# Fischerprüfung online Bayern



## Lunosch (1. Oktober 2013)

Nach einigen Startschwierigkeiten kann ich nun sagen:

Die neue Onlineprüfung in Bayern ist einfach Spitze.

Es wird zwar einige Zeit noch irgendwelche "Kinderkrankheiten" geben, aber das ist ja normal.
Wenn sich das erledigt hat, ziehen evtl. auch die anderen Bundesländer nach, wäre für die Prüflinge echt wünschenswert.

Nun mal ein kleines Feedback hierzu.

Bei der bayerischen Staatsregierung registrieren und hierdurch eine Teilnehmernummer bekommen (Online). 
Kurs buchen und dem Kursleiter diese Nummer und das Geb-Datum zukommen lassen.
Hiermit kann er die Kursstunden gleich im Anschluss des Kurses online einpflegen und man wird bei genug Stunden vom System sofort zur Prüfung zugelassen.

Seitenweise Textauszüge
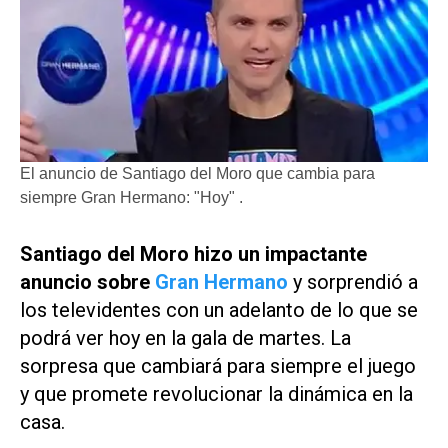
El anuncio de Santiago del Moro que cambia para
siempre Gran Hermano: "Hoy" .
Santiago del Moro hizo un impactante
anuncio sobre
Gran Hermano
y sorprendió a
los televidentes con un adelanto de lo que se
podrá ver hoy en la gala de martes. La
sorpresa que cambiará para siempre el juego
y que promete revolucionar la dinámica en la
casa.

## Arbeitsauftrag
Beantworte die folgenden Fragen knapp anhand des Forenbeitrags zur Online-Fischerprüfung in Bayern.
(a) Mit welchen Worten wird die neue Onlineprüfung in Bayern bewertet?
(b) Was erhält man durch die Online-Registrierung bei der bayerischen Staatsregierung?
(c) Welche beiden Angaben soll man nach der Kursbuchung dem Kursleiter zukommen lassen?

## Lösung
(a) Sie sei „einfach Spitze“.
(b) Eine Teilnehmernummer.
(c) Die Teilnehmernummer und das Geburtsdatum.